1941 (USA, 1979) 118 min color DIR: Steven Spielberg. PROD: Buzz Feitshans. SCR: Robert Zemeckis, Bob Gale. STY: Robert Zemeckis, Bob Gale, John Milius. MUSIC: John Williams. DOP: William A. Fraker. CAST: Dan Aykroyd, Ned Beatty, John Belushi, Lorraine Gary, Murray Hamilton, Christopher Lee, Tim Matheson, Toshiro Mifune, Warren Oates, Robert Stack, Treat Williams, Penny Marshall, Nancy Allen, Bobby Di Cicco, Eddie Deezen, Dianne Kay, Slim Pickens, Wendie Jo Sperber, Patti LuPone, Michael McKean, David Lander, Joe Flaherty, Maureen Teefy, Elisha Cook Jr., Dick Miller, James Caan, Samuel Fuller. (Columbia)
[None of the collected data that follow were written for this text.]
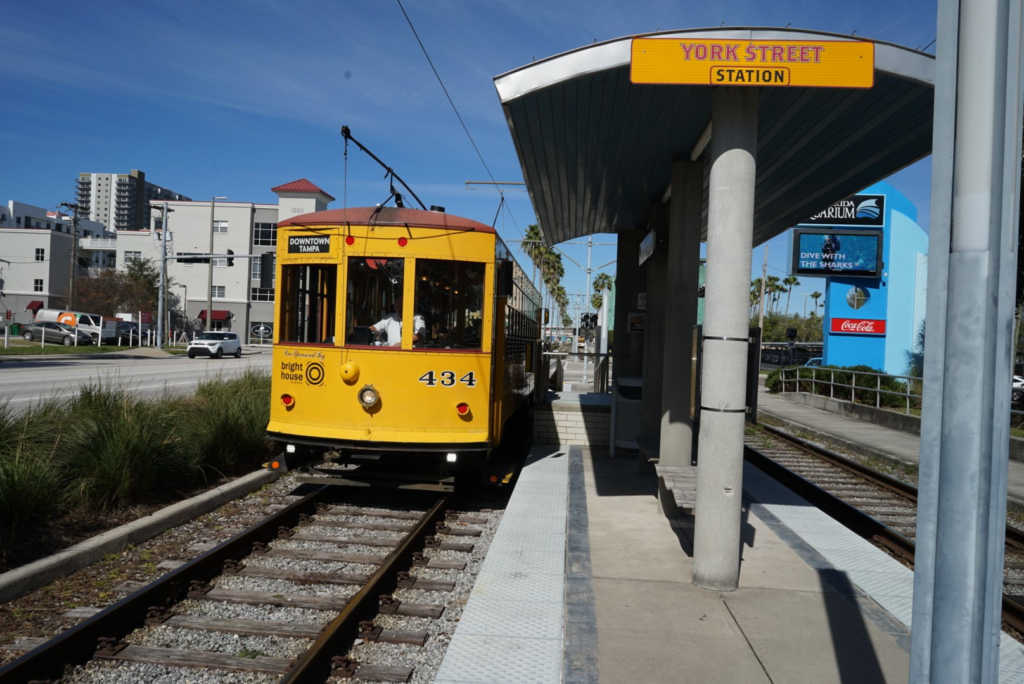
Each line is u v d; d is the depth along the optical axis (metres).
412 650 4.46
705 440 5.09
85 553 5.73
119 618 4.57
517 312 10.46
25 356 32.81
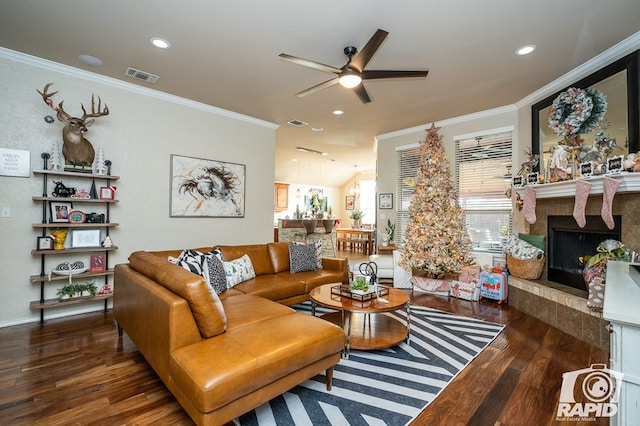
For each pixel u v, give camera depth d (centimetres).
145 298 203
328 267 423
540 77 346
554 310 323
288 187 1145
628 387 109
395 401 193
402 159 582
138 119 388
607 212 265
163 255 322
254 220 515
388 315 354
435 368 236
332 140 665
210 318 182
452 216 456
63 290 325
By the end of the 1970s, each of the Hollywood Whiz Kids (Coppola, Scorsese, etc.) had made one huge production that may have been high on ambition and excess, but light on storytelling or characterization. In some cases, they were box office duds that had affected their careers. 1941 is Spielberg’s contribution to this trend. This expensive comedy is one of the director’s few flops (either critically or financially), and while it’s no masterpiece, it isn’t as terrible as you might think. (Although the film under-performed in North America, it did turn a profit in worldwide grosses.)
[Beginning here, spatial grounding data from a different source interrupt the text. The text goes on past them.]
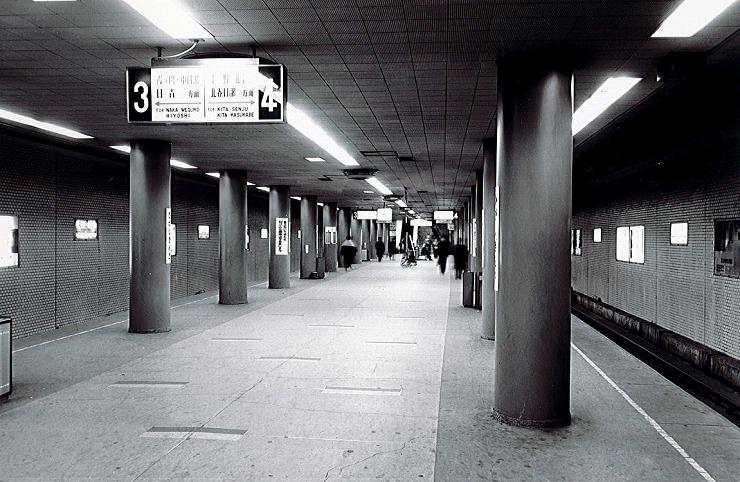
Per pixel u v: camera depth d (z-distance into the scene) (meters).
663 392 6.82
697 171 9.78
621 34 5.23
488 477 4.40
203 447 5.00
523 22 4.95
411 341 10.09
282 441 5.15
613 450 4.96
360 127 9.79
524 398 5.60
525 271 5.64
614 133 10.28
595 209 16.92
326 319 12.80
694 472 4.49
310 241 25.16
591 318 15.07
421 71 6.48
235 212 15.77
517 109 5.73
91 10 4.84
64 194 11.83
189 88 5.60
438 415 5.92
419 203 34.16
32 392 6.76
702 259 9.61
The novel concept of a possible attack on the California coast in the days after Pearl Harbour makes for a huge canvas in which you can spend two hours playing “spot the star” while Spielberg plays with his toys. The characterizations in the film are superficial at best (especially the females), which is especially disappointing, from the pens of Robert Zemeckis and Bob Gale (who wrote smarter comedies with I Wanna Hold Your Hand and Used Cars). This might be okay if the film was funnier, and it does indeed have its moments. Spielberg rips himself off in the opening where a girl goes skinny dipping, the Jaws music swells up, and suddenly… instead of a shark’s fin, a periscope pops out of the water. This is also the closest he has come to doing a musical, with the inventive scene of army boys preparing food in the kitchen, choreographed to “In the Mood” (there are dance steps painted on the floor). Spielberg never had a bigger cast of past, present and future stars, including: John Belushi essentially playing Bluto as a pilot, Nancy Allen as a nymphomaniac who gets turned on by being inside aircraft (a role as decorative as the cute hooker roles that her boyfriend Brian De Palma was giving her at the time; and for that matter a character as similarly fetishistic as hers in I Wanna Hold Your Hand), Toshiro Mifune as the Japanese boat commander, Christopher Lee as the German commander on the same ship, Robert Stack as the tough officer who gets all choked up watching Dumbo, Lorraine Gary (from Jaws), Slim Pickens (wearing his cowboy hat from Dr. Strangelove), and of course, the Sam Fuller cameo.
The thin plot is about the bumbling enemy forces trying to find Los Angeles, so they can bring America to its knees by attacking Hollywood. Meanwhile, the equally bumbling American forces take over a household because the property is in a convenient strategic position to ambush the enemy. Planes and boats cruise around, and everyone thinks that everyone else is on the other side. But that’s okay, Steven still has his toys. This bombastic farce exists merely to spend money on art direction to blow up or knock down. As such, his huge cast remains wallpaper. It’s the closest he came to making a John Landis movie. Alas, all was forgiven once Spielberg made Raiders of the Lost Ark.